Go through the entries, filter for the word "buttons", and copy every line that has it.

- Data shown:

________________________________________

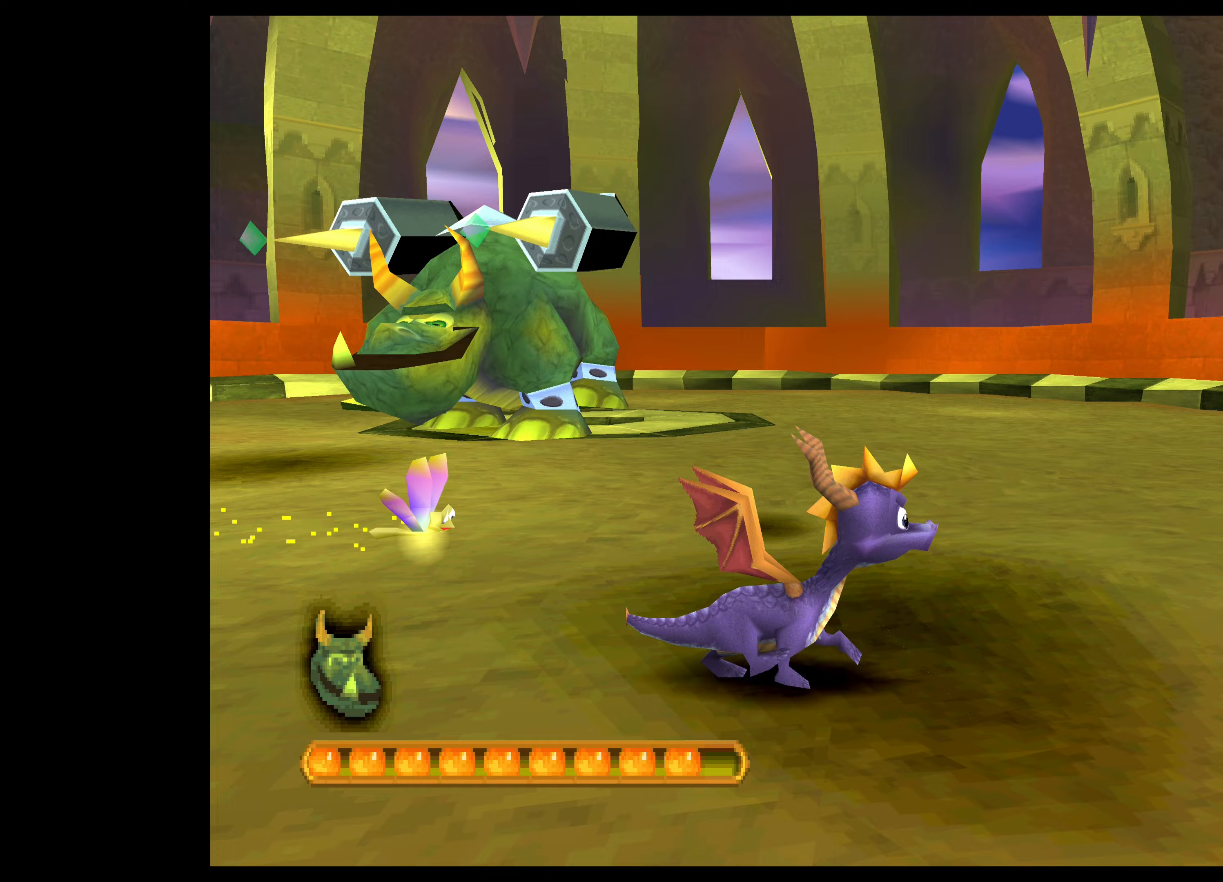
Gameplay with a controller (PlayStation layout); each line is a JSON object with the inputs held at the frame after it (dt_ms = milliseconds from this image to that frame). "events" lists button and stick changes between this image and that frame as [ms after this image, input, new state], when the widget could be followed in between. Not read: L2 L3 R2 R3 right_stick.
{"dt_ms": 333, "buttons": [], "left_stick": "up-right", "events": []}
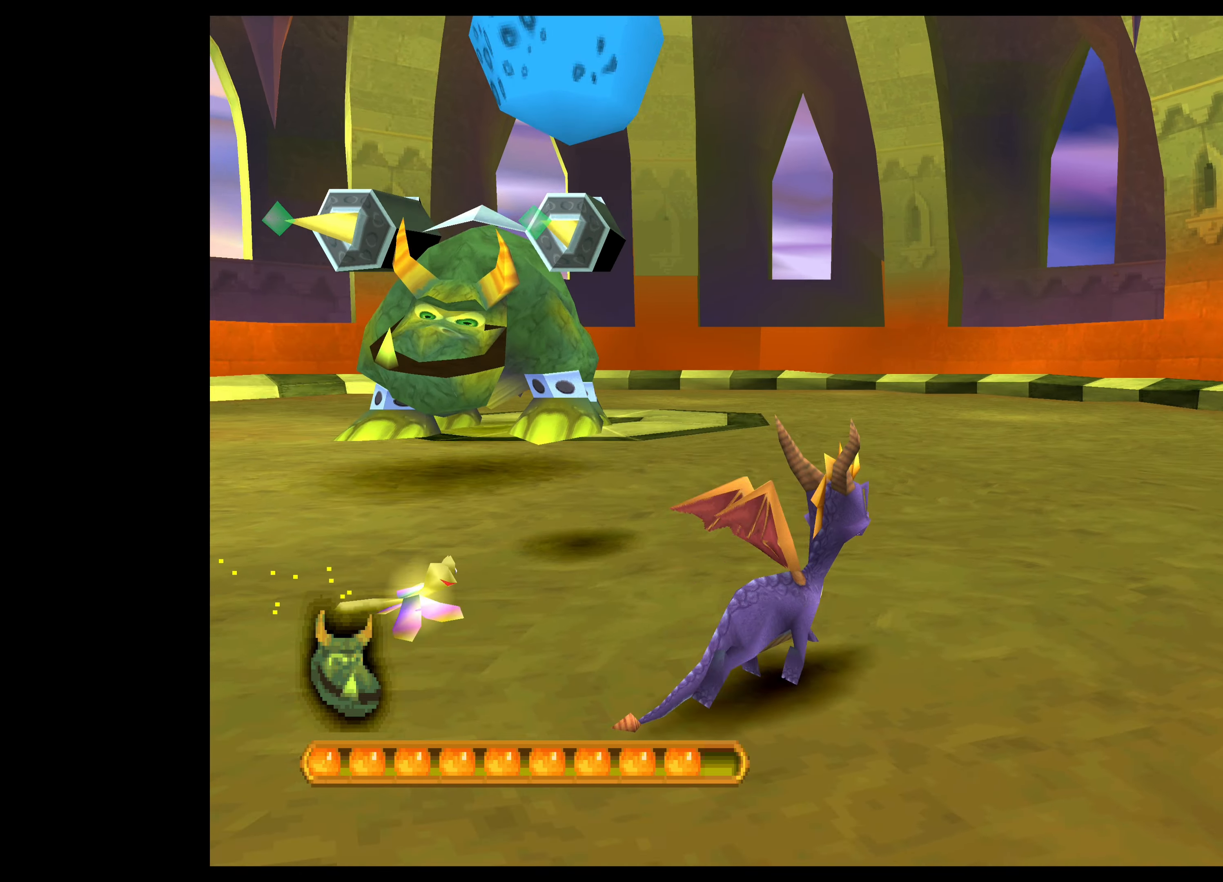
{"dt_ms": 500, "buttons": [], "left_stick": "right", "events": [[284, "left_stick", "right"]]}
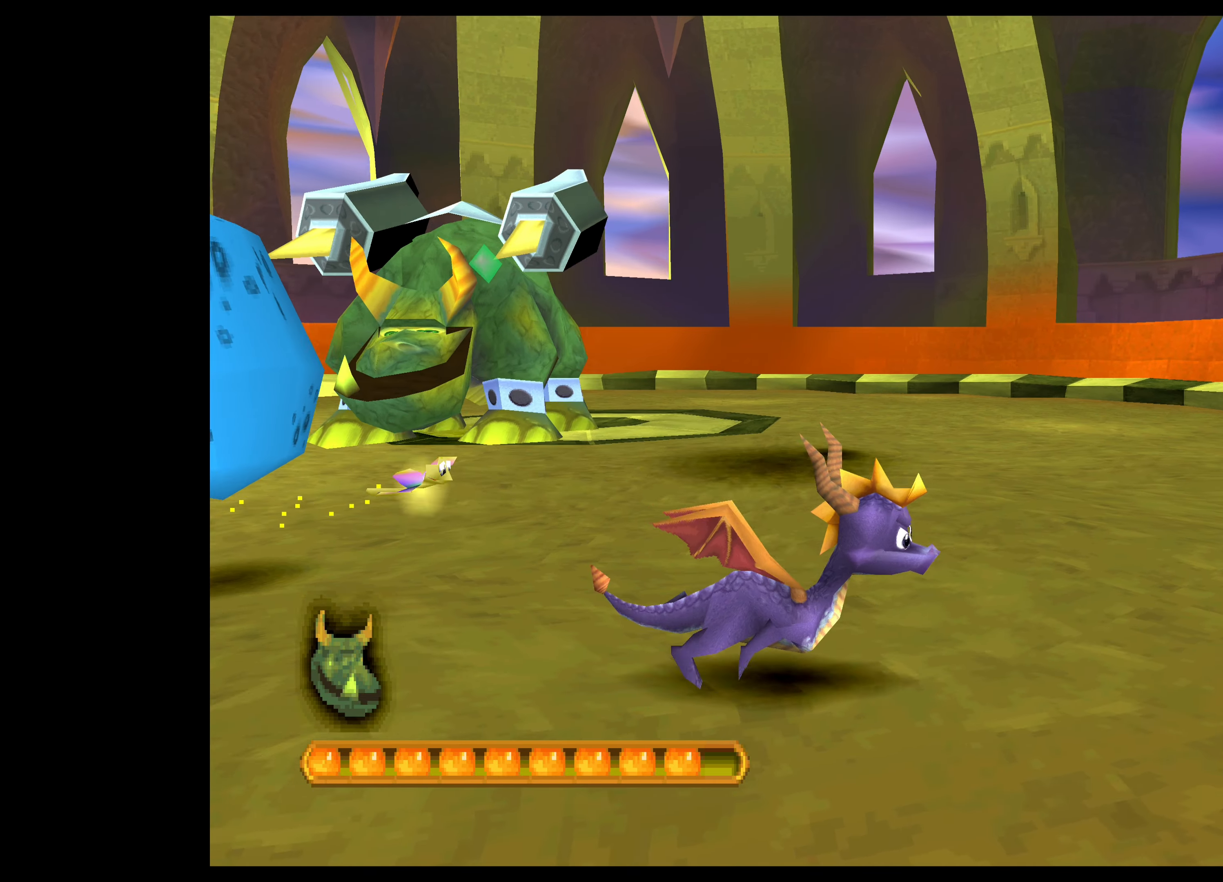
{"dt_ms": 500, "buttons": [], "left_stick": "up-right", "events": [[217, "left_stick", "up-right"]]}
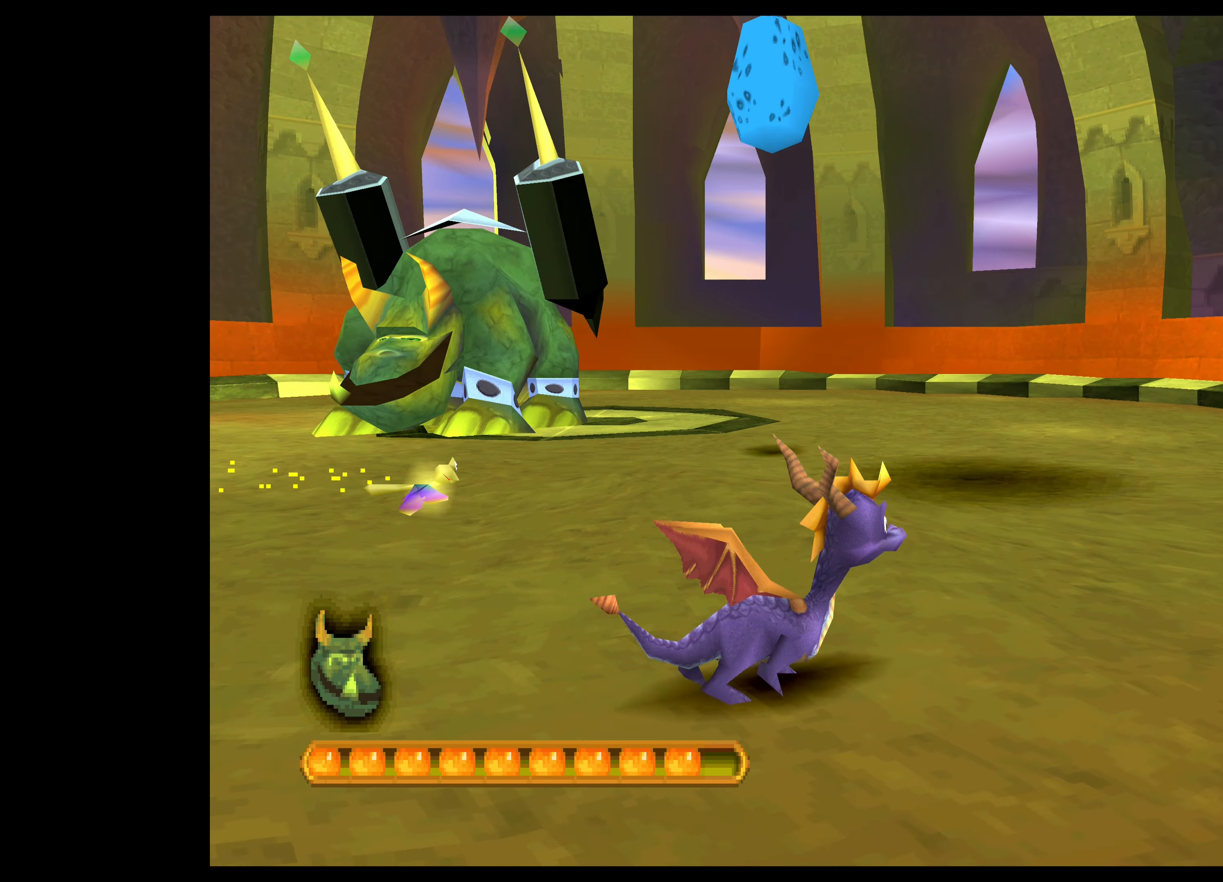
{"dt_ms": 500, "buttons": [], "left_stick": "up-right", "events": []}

________________________________________

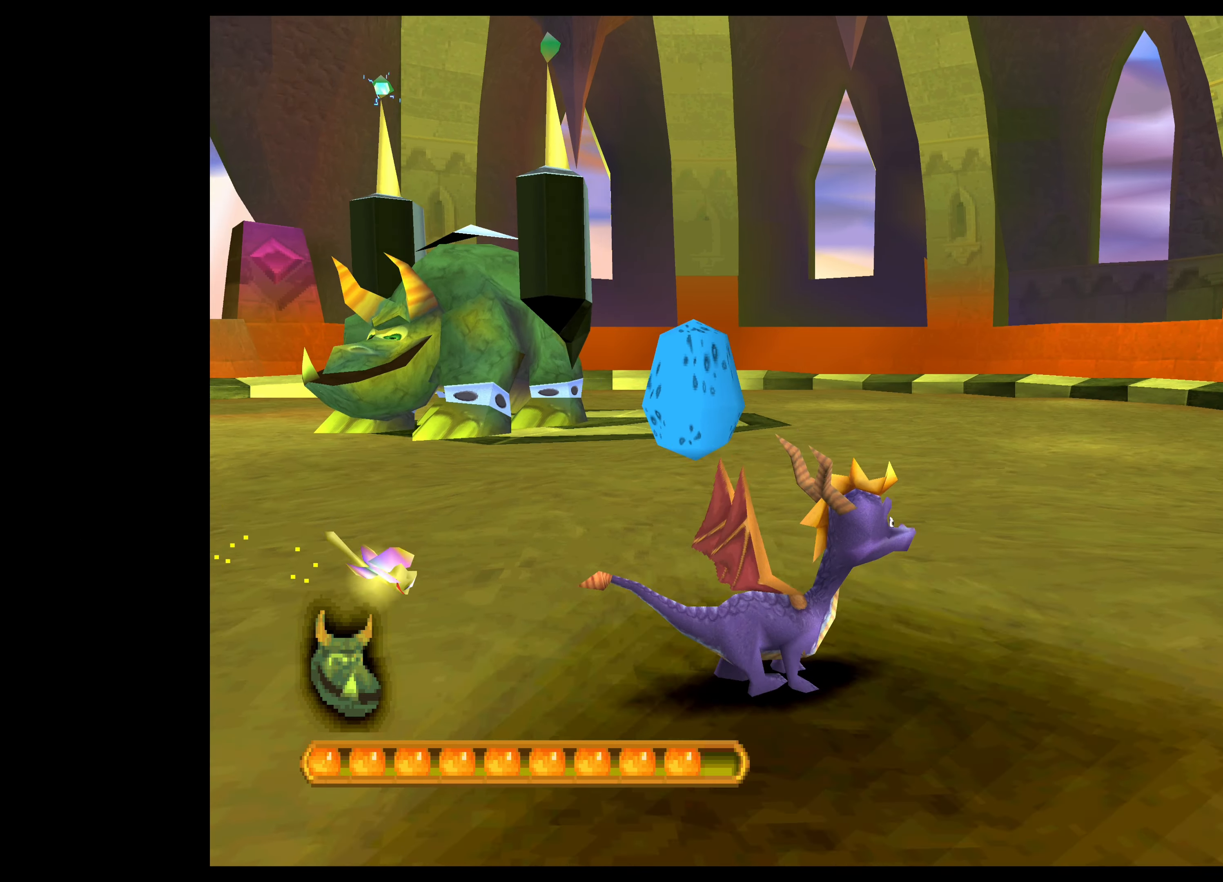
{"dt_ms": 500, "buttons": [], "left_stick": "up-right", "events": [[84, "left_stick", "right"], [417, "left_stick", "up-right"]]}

________________________________________

- Your response:
{"dt_ms": 333, "buttons": [], "left_stick": "up-right", "events": []}
{"dt_ms": 500, "buttons": [], "left_stick": "right", "events": [[284, "left_stick", "right"]]}
{"dt_ms": 500, "buttons": [], "left_stick": "up-right", "events": [[217, "left_stick", "up-right"]]}
{"dt_ms": 500, "buttons": [], "left_stick": "up-right", "events": []}
{"dt_ms": 500, "buttons": [], "left_stick": "up-right", "events": [[84, "left_stick", "right"], [417, "left_stick", "up-right"]]}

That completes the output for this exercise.